Brief 1: Transcribe part of the HMS Quebec page, beginning at the words "About his time" and stopping after "sick of it.".

A29896. Join-up panorama of HMS QUEBEC, showing part of the
training pool reserve and pier. Lt. E.A. Zimmerman, IWM.

Photo taken by G. Harrison in 2014

A29897. Part of the training pool reserve at QUEBEC.
Photo - Lt. E.A. Zimmerman, Imperial War Museum.

Photo taken by G. Harrison in 2014

About his time at H.M.S. Quebec - Spring, 1942, before Dieppe raid) - my father recalls the following:

On H.M.S. Quebec one night, a bunch of us wild Canadians were there along with a lot of Limeys who had since joined in at the wet canteen. Every glass of beer we drank we tossed over our shoulder against the iron radiators so we found it best to have our backs to the wall.

On this particular night all the English guy could play on the piano was ‘Elmer’s Tune’ and we soon got sick, sick, sick of it.

O/D Linder from Kitchener poured a glass of beer up and down the keyboard and the fight was on. Out went the lights, tables flew, and we sailors sneaked out leaving the Englishmen to fight amongst themselves.

What a sorry lot in the morning. (Page 14, "DAD, WELL DONE")

Navy 'drill hall' remains at site of H.M.S. Quebec. Photo 2014.

But, in the morning, it was back to work.

A29898. Casting air valve seatings in the foundry at HMS QUEBEC.
Lt. E.A. Zimmerman, Imperial War Museum.

A29900. The transporter which takes the landing craft from the water to
the beach at HMS QUEBEC, Inveraray. Lt. E.A. Zimmerman, IWM.

A29901. The wake from the Admiral's barge, a high speed launch,
in Loch Fyne. Lt. E.A. Zimmerman, Imperial War Museum

Before leaving Loch Fyne behind us in the wake, here is a short story about an experience of one fine young Canadian matelot, Al Kirby of Woodstock, Ontario, who had one pint too many after a sit down at H.M.S. Quebec's wet canteen in 1942. (As told by my father, Doug Harrison):

Nearby was the H.M.S. Chamois camp i.e., adjacent to Quebec, a short walk to the south). We moved there for a time and still used the same wet canteen. O/D Kirby of Woodstock, a very young man (possibly 17 or 18 years old), got quite drunk and on his way back to camp was challenged to show his ID card.

After he did so he went on to his barracks but then started to brood. “No 5 ft. 2 in. English guard is going to challenge me for my ID card,” he said. So, back he goes to pick a quarrel. Quite soon came an order: “You, you, and you. Take a stretcher down to the gate.” Who should come back but young Kirby, quite unconscious. The guard just slammed him over the head with the butt of his rifle.
(Page 15, "DAD, WELL DONE")

A29904. View of Nissen huts and the Castle at HMS JAMES COOK, Glen
Calach. (See map below for location) Lt. E.A. Zimmerman, IWM.

Map as found at

A29905. View from the top of the castle of HMS JAMES COOK,
showing the living quarters etc. Lt. E.A. Zimmerman, IWM.

A29911. The cinema (left) and canteen at HMS BRONTOSAURUS,
Rothesay. Lt. E.A. Zimmerman, IWM.

A29915. South end view of the dockyard at Rosneath, with landing
craft moored. Lt. E.A. Zimmerman, Imperial War Museum.

A29916. The main workshops at HMS ROSNEATH.
Lt. E.A. Zimmerman, IWM.

A29919. Section of B Huts at Rosneath.
Lt. E.A. Zimmerman, IWM.

A29921. Rosneath Castle at HMS ROSNEATH.
Lt. E.A. Zimmerman, IWM.

Brief 2: Rewrite the text read from every one of the rows below, changing "Posted by" to "Shared by" and leaving everything else as it is. Leave the pictures out of your answer.

Dataset entries
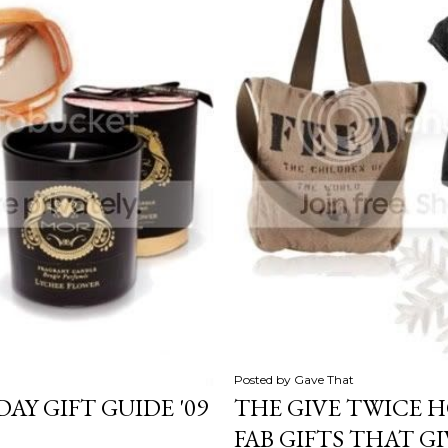
Posted by
Gave That
AY GIFT GUIDE '09
THE GIVE TWICE H
FAB GIFTS THAT G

Exercise output 1:
About his time at H.M.S. Quebec - Spring, 1942, before Dieppe raid) - my father recalls the following:

On H.M.S. Quebec one night, a bunch of us wild Canadians were there along with a lot of Limeys who had since joined in at the wet canteen. Every glass of beer we drank we tossed over our shoulder against the iron radiators so we found it best to have our backs to the wall.

On this particular night all the English guy could play on the piano was ‘Elmer’s Tune’ and we soon got sick, sick, sick of it.

Exercise output 2:
Shared by
Gave That
AY GIFT GUIDE '09
THE GIVE TWICE H
FAB GIFTS THAT G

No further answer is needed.